I’m sure that Warner Bros thought at a certain price, and with the right cast, and with De Niro coming along for the ride, it would be a possible double or triple. But I cannot imagine that movie would have been released had it been 1999.”
That 1999 mention is very specific as it refers to Fincher’s own “Fight Club” which was a highly controversial studio film for its time. He goes on to say:
“The general view afterwards among the studio types was, ‘Our careers are over.’ The fact we got that film [Fight Club] made in 1999 is still, to my mind, a miracle. The reality of our current situation is that the five families don’t want to make anything that can’t make them a billion dollars. None of them want to be in the medium-priced challenging content business.

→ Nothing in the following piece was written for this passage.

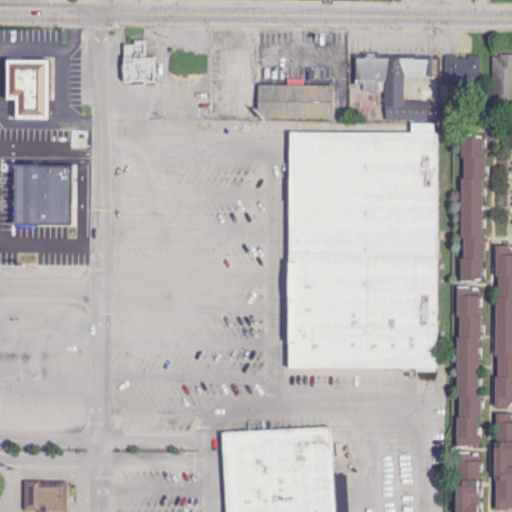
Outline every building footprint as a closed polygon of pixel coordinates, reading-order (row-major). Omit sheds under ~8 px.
[(147,42),(123,42),(123,82),(157,81),(157,57),(147,57),(147,42)] [(511,55),(495,55),(493,102),(511,103),(511,55)] [(481,57),(452,58),(453,81),(482,81),(481,57)] [(386,121),(432,121),(432,101),(405,101),(405,77),(434,77),(434,59),(355,59),(355,81),(364,81),(364,92),(386,92),(386,121)] [(47,119),(48,61),(7,61),(7,99),(15,100),(15,118),(47,119)] [(333,118),(334,87),(259,85),(258,116),(333,118)] [(297,377),(298,142),(443,142),(443,378),(297,377)] [(491,289),(471,289),(470,267),(475,267),(475,243),(471,243),(471,187),(474,187),(474,165),(469,165),(469,144),(491,144),(492,163),(494,163),(494,188),(490,188),(490,242),(494,242),(494,267),(491,267),(491,289)] [(511,406),(502,406),(502,384),(507,384),(507,360),(503,360),(503,304),(506,304),(506,282),(501,282),(501,261),(511,261),(511,406)] [(484,450),(464,450),(464,428),(469,428),(469,404),(465,404),(464,348),(468,348),(468,326),(463,326),(463,305),(485,305),(485,324),(488,324),(488,349),(483,349),(484,403),(487,403),(487,428),(484,428),(484,450)] [(503,511),(503,424),(511,424),(511,511),(503,511)] [(232,511),(228,438),(342,430),(347,511),(232,511)] [(463,511),(464,464),(488,464),(487,511),(463,511)] [(26,482),(25,511),(67,511),(69,483),(26,482)]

And that cleaves off exactly the kind of movies I make.
What the streamers are doing is providing a platform for the kind of cinema that actually reflects our culture and wrestles with big ideas: where things are, what people are anxious and unsure about. Those are the kinds of movies that would have been dead on arrival five years ago. It would have been impossible to get a movie [like ‘Gone Girl’] with that discordant, evaporating ending made if we hadn’t been able to point to the book’s place on The New York Times bestseller list.”
The comment seems to have generated controversy on Film Twitter with numerous misinterpretations of the original quotes. Not done throwing hot takes though, Fincher discussed Woody Allen’s film “Manhattan” and says he’s doing a show centered on cancel culture: “At its heart, it’s about how we in modern society measure an apology. If you give a truly heartfelt apology and no one believes it, did you even apologize at all? It’s a troubling idea. But we live in troubling times.”
Then he hopped over to Premiere France where, having done “Mank” now, was asked about his honest thoughts on “Citizen Kane” filmmaker Orson Welles. Fincher had plenty to say, namely about Welles’ failure to acknowledge the genius around him that helped him:
“I think Orson Welles’ tragedy lies in the mix between monumental talent and filthy immaturity. Sure, there is genius in ‘Citizen Kane,’ who could argue? But when Welles says, ‘It only takes an afternoon to learn everything there is to know about cinematography,’ pfff… Let’s say that this is the remark of someone who has been lucky to have Gregg Toland around him to prepare the next shot… Gregg Toland, damn it, an insane genius!
I say that without wanting to be disrespectful to Welles, I know what I owe him, like I know what I owe Alfred Hitchcock, Ridley Scott, Steven Spielberg, George Lucas, or Hal Ashby. But at 25, you don’t know what you don’t know. Period. Neither Welles, nor anyone. It doesn’t take anything away from him, and especially not his place in the pantheon of those who have influenced entire generations of filmmakers. But to claim that Orson Welles came out of nowhere to make ‘Citizen Kane’ and that the rest of his filmography was ruined by the interventions of ill-intentioned people, it’s not serious, and it is underestimating the disastrous impact of his own delusional hubris.”
We’ll get a better idea of Fincher’s opinion of Welles with “Mank” which has just hit select theaters and will arrive on Netflix on December 4th.